CT Day 12: A Pass Beyond Hope

 July 10
Miles: 16.1
Trail Mile: 205

CW1 Mile 5.6 to CW2 Mile 11.9

Kick. Jab. Jab. Step. I kick another step into the soft snow, burry my poles deep and inch closer to the top of the cornice. Don’t look down, don’t look down, I repeat to myself. But it doesn’t really matter; I know what lurks just a (mis)step away: a vertical wall of snow that drops right off onto the steep, steep rocky slopes of Lake Ann Pass. There can be no mistakes here.

Lake Ann Pass isn’t even our first pass of the day. We went over Hope Pass early this morning, back when the skies were clear and the snow patches at non-lethal angles. Hope Pass was incredible, with strings of prayer flags and an incredible reveal of snowy peaks as you walk over the top.


 It also has to be one of the steepest climbs on the Colorado Trail, thankfully we had the fortitude to drag ourselves halfway up last night. This didn’t exactly help with the down-side, but the views were new and kept opening up into ever more striking vistas. Lake Ann, then, is the pass beyond Hope. And, with a significant cornice lingering at the top – a steep wall of overhanging snow blocking the way – it is the number one reason people are still skipping the Collegiate West Route for the lower, easier East option. Based on the number of hikers we saw today (none doing a CT thru), the steep snow is enough to keep most people away. Even the CDT hikers seemed scarce.

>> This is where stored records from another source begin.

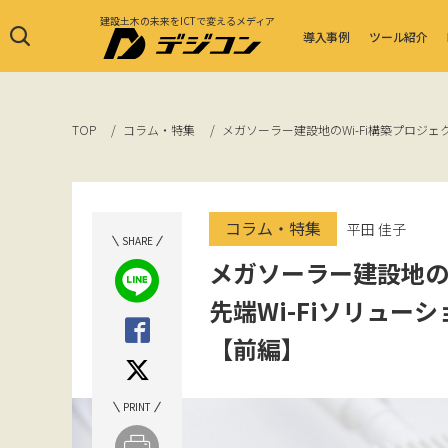
建設土木の未来をICTで変えるメディア
導入事例
ツール紹介
TOP
コラム・特集
メガソーラー建設地のWi-Fi構築プロジェク
コラム・特集
平田 佳子
SHARE
メガソーラー建設地のW
先端Wi-Fiソリューシ
【前編】
PRINT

But as we near Lake Ann, the clouds do their usual noon thing with the sound of the sky-furniture being rearranged upstairs. So we alternate between walking slowly, and hiding from the intermittent rain, hoping the storm will blow over soon so we can get over the pass while the snow is at its midday safest-soft (we would need our microspikes that we sent home for morning ice). But the dark clouds refuse to move on, instead settling right on top of the pass and grumbling their discontent for hours on end, as if they too can’t figure out how to navigate the obstacle. 

Finally, the thunder seems distant enough to pop out above the tree line. I still want to attempt the pass, but am hesitant about the conditions. There’s an optipn to climb around the snow, but surely the rocks are wet and slippery from the rain? And the cliffs look as treacherous as the snow, and for much longer. Just as I really begin to worry about what to do, a CDT hiker comes our way, the first and only person we’ve met whose been over Lake Ann Pass today. He assures us that the snow is soft and sticky and that we will be fine. “But an older CDT hiker told me, one slip and I would die,” counters Steph (true story. He also seemed shocked that she would even attempt such a feat in a skirt). “You won’t slip” assures the CDT hiker and that is that.

Though the pass and associated nerves are looming, we can’t resist mini-side trip to Lake Ann proper. Snow and green and rock reflections swirl together on the surface, like marble, following is up the slope. 

Lake Ann Pass with lingering cornice (the overhanging snow bank up on the saddle)

It would be such a lovely place to camp, but neither of us can stand the idea of spending so long with the intimidating pass in plain view. I go first, taking charge of route finding and mentally break the pass into manageable challenges: to the end of the obvious trail; across the rock field; up to the cairn; across the safe snow; up the switchbacks. These all become, achievable, quite safe, and even fun tasks. Except in the end, the cornice remains. The path over the snow is obvious at this point, as we were told. Good steps have been kicked in, though they have melted quickly with the warm weather. And, in line with the accounts of those who were not inclined to downplay the risk (thank you Walkabout and Skipper!), the way is treacherous and exposed.

The first section is the steepest, like climbing a ladder made of snow. A third of the way up I stifle a minor panic, calm my self into continuing up the almost-vertical slope with the realization that going down would be worse than forward. The pass is doable with my intro snow skills, trail runners and hiking poles, but it is no joke. 

The second section is far less steep, but traverses the very edge of the drop off. I am so focused time seems irrelevant, I can’t even hear Steph following my steps. I’m somewhere beyond fear. It’s just me and this snowbank in the sky. Kick. Jab. Jab. Step. For five minutes? For thirty minutes? Forever? Until I am over the top and off the other side back on dry ground. We dance around the top of the pass chanting “We didn’t die! We’re not dead!”. Not dying, of course, is on top of my daily to do list. Just as photos always downplay the angles of slopes (and none were taken where it was most dangerous), today’s miles cannot possibly reflect the actual accomplishment. Of two massive passes, of conquering fears, of traversing the magical land that is the Collegiate West with almost no one else around.